Parameterization of an ellipse by angle from the center is
$$
\gamma(\phi)=(\cos(\phi),\sin(\phi))\frac{ab}{\sqrt{a^2\sin^2(\phi)+b^2\cos^2(\phi)}}
$$
and
$$
\left|\gamma'(\phi)\right|=ab\sqrt{\frac{a^4\sin^2(\phi)+b^4\cos^2(\phi)}{\left(a^2\sin^2(\phi)+b^2\cos^2(\phi)\right)^3}}
$$
and integrating $\left|\gamma'(\phi)\right|$ gets extremely messy.
So instead, we use $\theta$, where
$$
b\tan(\theta)=a\tan(\phi)
$$
Then
$$
\gamma(\theta)=(a\cos(\theta),b\sin(\theta))
$$
and
$$
\left|\gamma'(\theta)\right|=\sqrt{a^2\sin^2(\theta)+b^2\cos^2(\theta)}
$$
Now, integrating $\left|\gamma'(\theta)\right|$ is a lot simpler.
$$
\int\left|\gamma'(\theta)\right|\,\mathrm{d}\theta
=b\,\mathrm{EllipticE}\left(\theta,\frac{b^2-a^2}{b^2}\right)
$$
However, to go from from arc length to angle, we still need to invert the Elliptic integral.
Solution of the problem given using Mathematica
Here we get the solution to 30 places.
In[]= Phi[a_,b_,s_,opts:OptionsPattern[]] := Block[ {t}, t+ArcTan[(b-a)Tan[t]/(a+b Tan[t]^2)] /. FindRoot[b EllipticE[t,(b^2-a^2)/b^2] == s, {t, 0}, opts]]
In[]= Phi[4, 2.9`32, 3.31`32, WorkingPrecision->30]
Out[]= 0.87052028743193111752524449959
Thus, $\phi\doteq0.87052028743193111752524449959\text{ radians}$.
Let me describe the algorithm a bit.
FindRoot[b EllipticE[t,(b^2-a^2)/b^2] == s, {t, 0}, opts]
inverts the elliptic integral to get $\theta$ from $a$, $b$, and $s$.

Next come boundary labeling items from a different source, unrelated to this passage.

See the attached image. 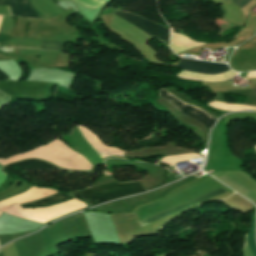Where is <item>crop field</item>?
I'll return each mask as SVG.
<instances>
[{
    "instance_id": "8a807250",
    "label": "crop field",
    "mask_w": 256,
    "mask_h": 256,
    "mask_svg": "<svg viewBox=\"0 0 256 256\" xmlns=\"http://www.w3.org/2000/svg\"><path fill=\"white\" fill-rule=\"evenodd\" d=\"M115 14L125 19L126 21L132 23L133 25L145 31L146 33L169 44V30H167L165 27L161 25H156L141 17L132 15L127 12H115ZM177 67L187 69V70L197 71L200 73H209V74L222 73L229 69L228 65L226 64L195 61V60H188L184 58L179 62Z\"/></svg>"
},
{
    "instance_id": "ac0d7876",
    "label": "crop field",
    "mask_w": 256,
    "mask_h": 256,
    "mask_svg": "<svg viewBox=\"0 0 256 256\" xmlns=\"http://www.w3.org/2000/svg\"><path fill=\"white\" fill-rule=\"evenodd\" d=\"M138 182L108 183L89 190L73 193L86 199L92 206L130 194L142 192Z\"/></svg>"
},
{
    "instance_id": "34b2d1b8",
    "label": "crop field",
    "mask_w": 256,
    "mask_h": 256,
    "mask_svg": "<svg viewBox=\"0 0 256 256\" xmlns=\"http://www.w3.org/2000/svg\"><path fill=\"white\" fill-rule=\"evenodd\" d=\"M159 97L166 100L168 103L172 104L175 108L179 109L185 115L203 123L209 129L213 125V123L216 122V119L212 118L208 113H206L192 105L185 104V103L181 102L173 95L164 91L162 88L160 90Z\"/></svg>"
},
{
    "instance_id": "412701ff",
    "label": "crop field",
    "mask_w": 256,
    "mask_h": 256,
    "mask_svg": "<svg viewBox=\"0 0 256 256\" xmlns=\"http://www.w3.org/2000/svg\"><path fill=\"white\" fill-rule=\"evenodd\" d=\"M226 191L227 190L220 188L218 190H215V191H212V192L207 193L205 195H202L199 198L193 199V200H191V201H189L187 203H184V204L179 205V206H175V207H173V208H171V209H169L167 211H164V212L159 213V214H157V215H155L153 217H150V218H147V219H145L143 221H140V223H141L142 226H144V225H146L148 223L155 222V221H157V220H159V219H161V218H163L165 216L174 214V213H176L178 211H181V210H183V209H185L187 207H190V206H193L195 204H198L201 201L207 200V199H209V198H211L213 196H216V195L221 194V193L226 192Z\"/></svg>"
},
{
    "instance_id": "f4fd0767",
    "label": "crop field",
    "mask_w": 256,
    "mask_h": 256,
    "mask_svg": "<svg viewBox=\"0 0 256 256\" xmlns=\"http://www.w3.org/2000/svg\"><path fill=\"white\" fill-rule=\"evenodd\" d=\"M0 5H10L13 15L23 18H41L31 7L29 0H0Z\"/></svg>"
},
{
    "instance_id": "dd49c442",
    "label": "crop field",
    "mask_w": 256,
    "mask_h": 256,
    "mask_svg": "<svg viewBox=\"0 0 256 256\" xmlns=\"http://www.w3.org/2000/svg\"><path fill=\"white\" fill-rule=\"evenodd\" d=\"M70 198H74V195L72 194H68V196L57 193L55 195L46 197L44 199L41 200H37L34 202H30V203H25V204H21V206L23 208H27V207H39V206H48L57 202H61V201H65L68 200Z\"/></svg>"
},
{
    "instance_id": "e52e79f7",
    "label": "crop field",
    "mask_w": 256,
    "mask_h": 256,
    "mask_svg": "<svg viewBox=\"0 0 256 256\" xmlns=\"http://www.w3.org/2000/svg\"><path fill=\"white\" fill-rule=\"evenodd\" d=\"M63 46L64 43L43 42L42 49L59 51L63 49Z\"/></svg>"
},
{
    "instance_id": "d8731c3e",
    "label": "crop field",
    "mask_w": 256,
    "mask_h": 256,
    "mask_svg": "<svg viewBox=\"0 0 256 256\" xmlns=\"http://www.w3.org/2000/svg\"><path fill=\"white\" fill-rule=\"evenodd\" d=\"M10 95L0 91V108L7 104Z\"/></svg>"
},
{
    "instance_id": "5a996713",
    "label": "crop field",
    "mask_w": 256,
    "mask_h": 256,
    "mask_svg": "<svg viewBox=\"0 0 256 256\" xmlns=\"http://www.w3.org/2000/svg\"><path fill=\"white\" fill-rule=\"evenodd\" d=\"M237 6L240 8L243 7L245 4H247L251 0H232Z\"/></svg>"
},
{
    "instance_id": "3316defc",
    "label": "crop field",
    "mask_w": 256,
    "mask_h": 256,
    "mask_svg": "<svg viewBox=\"0 0 256 256\" xmlns=\"http://www.w3.org/2000/svg\"><path fill=\"white\" fill-rule=\"evenodd\" d=\"M254 92H255V94H256V90H253Z\"/></svg>"
},
{
    "instance_id": "28ad6ade",
    "label": "crop field",
    "mask_w": 256,
    "mask_h": 256,
    "mask_svg": "<svg viewBox=\"0 0 256 256\" xmlns=\"http://www.w3.org/2000/svg\"><path fill=\"white\" fill-rule=\"evenodd\" d=\"M204 256H208L207 254H205Z\"/></svg>"
},
{
    "instance_id": "d1516ede",
    "label": "crop field",
    "mask_w": 256,
    "mask_h": 256,
    "mask_svg": "<svg viewBox=\"0 0 256 256\" xmlns=\"http://www.w3.org/2000/svg\"><path fill=\"white\" fill-rule=\"evenodd\" d=\"M9 8V7H8ZM9 10H10V8H9ZM10 13H11V11H10Z\"/></svg>"
}]
</instances>
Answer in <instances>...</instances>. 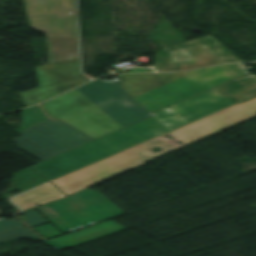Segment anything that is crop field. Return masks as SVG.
Masks as SVG:
<instances>
[{
	"mask_svg": "<svg viewBox=\"0 0 256 256\" xmlns=\"http://www.w3.org/2000/svg\"><path fill=\"white\" fill-rule=\"evenodd\" d=\"M120 81L94 80L42 104L50 117L61 119L93 103L133 124L176 103L157 74L119 75Z\"/></svg>",
	"mask_w": 256,
	"mask_h": 256,
	"instance_id": "crop-field-1",
	"label": "crop field"
},
{
	"mask_svg": "<svg viewBox=\"0 0 256 256\" xmlns=\"http://www.w3.org/2000/svg\"><path fill=\"white\" fill-rule=\"evenodd\" d=\"M254 116H256V97L172 132L176 137L174 140L158 137L104 161L54 180L52 183L69 196ZM177 140L186 144L180 146L176 142ZM153 146H157L163 151L151 154L149 148Z\"/></svg>",
	"mask_w": 256,
	"mask_h": 256,
	"instance_id": "crop-field-2",
	"label": "crop field"
},
{
	"mask_svg": "<svg viewBox=\"0 0 256 256\" xmlns=\"http://www.w3.org/2000/svg\"><path fill=\"white\" fill-rule=\"evenodd\" d=\"M171 131L151 117L116 133L102 137L41 162L33 168L49 180L79 169L125 148Z\"/></svg>",
	"mask_w": 256,
	"mask_h": 256,
	"instance_id": "crop-field-3",
	"label": "crop field"
},
{
	"mask_svg": "<svg viewBox=\"0 0 256 256\" xmlns=\"http://www.w3.org/2000/svg\"><path fill=\"white\" fill-rule=\"evenodd\" d=\"M254 95L256 75L252 74L155 112L153 115L173 130Z\"/></svg>",
	"mask_w": 256,
	"mask_h": 256,
	"instance_id": "crop-field-4",
	"label": "crop field"
},
{
	"mask_svg": "<svg viewBox=\"0 0 256 256\" xmlns=\"http://www.w3.org/2000/svg\"><path fill=\"white\" fill-rule=\"evenodd\" d=\"M36 210L64 233L124 213L100 192L87 189Z\"/></svg>",
	"mask_w": 256,
	"mask_h": 256,
	"instance_id": "crop-field-5",
	"label": "crop field"
},
{
	"mask_svg": "<svg viewBox=\"0 0 256 256\" xmlns=\"http://www.w3.org/2000/svg\"><path fill=\"white\" fill-rule=\"evenodd\" d=\"M239 61V58L209 35L158 51L154 66L158 71H182Z\"/></svg>",
	"mask_w": 256,
	"mask_h": 256,
	"instance_id": "crop-field-6",
	"label": "crop field"
},
{
	"mask_svg": "<svg viewBox=\"0 0 256 256\" xmlns=\"http://www.w3.org/2000/svg\"><path fill=\"white\" fill-rule=\"evenodd\" d=\"M12 142L19 149L44 161L92 140L85 134L52 118L21 133Z\"/></svg>",
	"mask_w": 256,
	"mask_h": 256,
	"instance_id": "crop-field-7",
	"label": "crop field"
},
{
	"mask_svg": "<svg viewBox=\"0 0 256 256\" xmlns=\"http://www.w3.org/2000/svg\"><path fill=\"white\" fill-rule=\"evenodd\" d=\"M246 74L249 72L243 64H235L158 75L179 102L232 78Z\"/></svg>",
	"mask_w": 256,
	"mask_h": 256,
	"instance_id": "crop-field-8",
	"label": "crop field"
},
{
	"mask_svg": "<svg viewBox=\"0 0 256 256\" xmlns=\"http://www.w3.org/2000/svg\"><path fill=\"white\" fill-rule=\"evenodd\" d=\"M25 5L31 28L47 38L77 37L74 0H25Z\"/></svg>",
	"mask_w": 256,
	"mask_h": 256,
	"instance_id": "crop-field-9",
	"label": "crop field"
},
{
	"mask_svg": "<svg viewBox=\"0 0 256 256\" xmlns=\"http://www.w3.org/2000/svg\"><path fill=\"white\" fill-rule=\"evenodd\" d=\"M39 87L19 93L26 106L32 105L78 86L89 79L79 72V62L36 69Z\"/></svg>",
	"mask_w": 256,
	"mask_h": 256,
	"instance_id": "crop-field-10",
	"label": "crop field"
},
{
	"mask_svg": "<svg viewBox=\"0 0 256 256\" xmlns=\"http://www.w3.org/2000/svg\"><path fill=\"white\" fill-rule=\"evenodd\" d=\"M61 120L94 139L130 125L95 104Z\"/></svg>",
	"mask_w": 256,
	"mask_h": 256,
	"instance_id": "crop-field-11",
	"label": "crop field"
},
{
	"mask_svg": "<svg viewBox=\"0 0 256 256\" xmlns=\"http://www.w3.org/2000/svg\"><path fill=\"white\" fill-rule=\"evenodd\" d=\"M126 229L125 227L109 220L91 227H87L55 239L43 242L58 250L69 248L120 230Z\"/></svg>",
	"mask_w": 256,
	"mask_h": 256,
	"instance_id": "crop-field-12",
	"label": "crop field"
},
{
	"mask_svg": "<svg viewBox=\"0 0 256 256\" xmlns=\"http://www.w3.org/2000/svg\"><path fill=\"white\" fill-rule=\"evenodd\" d=\"M47 43L49 63L78 58L76 38L47 39Z\"/></svg>",
	"mask_w": 256,
	"mask_h": 256,
	"instance_id": "crop-field-13",
	"label": "crop field"
},
{
	"mask_svg": "<svg viewBox=\"0 0 256 256\" xmlns=\"http://www.w3.org/2000/svg\"><path fill=\"white\" fill-rule=\"evenodd\" d=\"M63 194L50 183L23 193L24 196L37 206L63 198L65 197Z\"/></svg>",
	"mask_w": 256,
	"mask_h": 256,
	"instance_id": "crop-field-14",
	"label": "crop field"
},
{
	"mask_svg": "<svg viewBox=\"0 0 256 256\" xmlns=\"http://www.w3.org/2000/svg\"><path fill=\"white\" fill-rule=\"evenodd\" d=\"M13 175L17 176L18 179H14L12 181L16 183L24 191L47 182L46 179H44L40 174H38L31 167L24 169L22 171L16 172Z\"/></svg>",
	"mask_w": 256,
	"mask_h": 256,
	"instance_id": "crop-field-15",
	"label": "crop field"
},
{
	"mask_svg": "<svg viewBox=\"0 0 256 256\" xmlns=\"http://www.w3.org/2000/svg\"><path fill=\"white\" fill-rule=\"evenodd\" d=\"M22 111H23V126L21 128L14 130L17 133L47 119V116L43 112L40 105L30 107Z\"/></svg>",
	"mask_w": 256,
	"mask_h": 256,
	"instance_id": "crop-field-16",
	"label": "crop field"
},
{
	"mask_svg": "<svg viewBox=\"0 0 256 256\" xmlns=\"http://www.w3.org/2000/svg\"><path fill=\"white\" fill-rule=\"evenodd\" d=\"M18 238H27L32 240H42L30 229L23 227L13 231H9L3 234H0V243L18 239Z\"/></svg>",
	"mask_w": 256,
	"mask_h": 256,
	"instance_id": "crop-field-17",
	"label": "crop field"
},
{
	"mask_svg": "<svg viewBox=\"0 0 256 256\" xmlns=\"http://www.w3.org/2000/svg\"><path fill=\"white\" fill-rule=\"evenodd\" d=\"M28 218L23 219L26 223H28L31 227L39 225L41 223L47 222L42 216H40L34 210H30L27 212H23Z\"/></svg>",
	"mask_w": 256,
	"mask_h": 256,
	"instance_id": "crop-field-18",
	"label": "crop field"
},
{
	"mask_svg": "<svg viewBox=\"0 0 256 256\" xmlns=\"http://www.w3.org/2000/svg\"><path fill=\"white\" fill-rule=\"evenodd\" d=\"M36 231H38L40 234H42L44 237L48 238L54 235L61 234L60 231H58L54 226H52L50 223L44 224L41 226L33 227Z\"/></svg>",
	"mask_w": 256,
	"mask_h": 256,
	"instance_id": "crop-field-19",
	"label": "crop field"
},
{
	"mask_svg": "<svg viewBox=\"0 0 256 256\" xmlns=\"http://www.w3.org/2000/svg\"><path fill=\"white\" fill-rule=\"evenodd\" d=\"M20 226L23 224L18 220L2 219L0 220V233Z\"/></svg>",
	"mask_w": 256,
	"mask_h": 256,
	"instance_id": "crop-field-20",
	"label": "crop field"
},
{
	"mask_svg": "<svg viewBox=\"0 0 256 256\" xmlns=\"http://www.w3.org/2000/svg\"><path fill=\"white\" fill-rule=\"evenodd\" d=\"M12 201H13L14 203H16V204H17L20 208H22L23 210L36 207V205H34L31 201H29V200H28L26 197H24L23 195L17 196V197H15V198H13Z\"/></svg>",
	"mask_w": 256,
	"mask_h": 256,
	"instance_id": "crop-field-21",
	"label": "crop field"
},
{
	"mask_svg": "<svg viewBox=\"0 0 256 256\" xmlns=\"http://www.w3.org/2000/svg\"><path fill=\"white\" fill-rule=\"evenodd\" d=\"M129 72H153V70L146 69V68H135V69L129 70Z\"/></svg>",
	"mask_w": 256,
	"mask_h": 256,
	"instance_id": "crop-field-22",
	"label": "crop field"
},
{
	"mask_svg": "<svg viewBox=\"0 0 256 256\" xmlns=\"http://www.w3.org/2000/svg\"><path fill=\"white\" fill-rule=\"evenodd\" d=\"M78 60V59H76ZM76 60H70V61H76ZM70 61H64V62H58V63H52V64H46V65H42V66H38V67H44V66H49V65H54V64H60V63H65V62H70ZM36 67V68H38Z\"/></svg>",
	"mask_w": 256,
	"mask_h": 256,
	"instance_id": "crop-field-23",
	"label": "crop field"
},
{
	"mask_svg": "<svg viewBox=\"0 0 256 256\" xmlns=\"http://www.w3.org/2000/svg\"><path fill=\"white\" fill-rule=\"evenodd\" d=\"M129 69H131V68H129Z\"/></svg>",
	"mask_w": 256,
	"mask_h": 256,
	"instance_id": "crop-field-24",
	"label": "crop field"
}]
</instances>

Now, we want to find $\phi$ so that $b\tan(\theta)=a\tan(\phi)$. However, simply using $\tan^{-1}\left(\frac ba\tan(\theta)\right)$ will only return a result in $\left(-\frac\pi2,\frac\pi2\right)$. To get the correct value, we use the relation
$$
\begin{align}
\tan(\phi-\theta)
&=\frac{\tan(\phi)-\tan(\theta)}{1+\tan(\phi)\tan(\theta)}\\
&=\frac{\frac ba\tan(\theta)-\tan(\theta)}{1+\frac ba\tan(\theta)\tan(\theta)}\\
&=\frac{b\tan(\theta)-a\tan(\theta)}{a+b\tan(\theta)\tan(\theta)}\\
\phi
&=\theta+\tan^{-1}\left(\frac{(b-a)\tan(\theta)}{a+b\tan^2(\theta)}\right)
\end{align}
$$
This is why we have
t+ArcTan[(b-a)Tan[t]/(a+b Tan[t]^2)]
Best Answer
Let $a=3.05,\ b=2.23.$ Then a parametric equation for the ellipse is $x=a\cos t,\ y=b \sin t.$ When $t=0$ the point is at $(a,0)=(3.05,0)$, the starting point of the arc on the ellipse whose length you seek. Now it's important to realize that the parameter $t$ is not the central angle, so you need to get the value of $t$ which corresponds to the top end of your arc. At that end you have $y/x=\tan 50$ (degrees). And in terms of $t$ you have $y/x=(b/a)\tan t$. Solving for $t$ then gives $$t=t_1=\arctan \left( \frac{a}{b}\tan 50 \right).$$
[note I'd suggest using radians here, replacing the $50$ by $5\pi/18.$]
For the arclength use the general formula of integrating $\sqrt{x'^2+y'^2}$ for $t$ in the desired range. In your case $x'=-a \sin t,\ y'=b \cos t$, so that you are integrating $$\sqrt{a^2 \sin^2t+b^2 \cos^2t}$$ with respect to $t$ from $0$ to the above $t_1$. There not being a simple closed form for the antiderivative (it's an "elliptic integral), the simplest approach now would be to do the integral numerically. This seems the more appropriate in your problem as you only know $a,b$ to two decimals, apparently.
* When I did this numerically on maple I got about $2.531419$ for the arclength.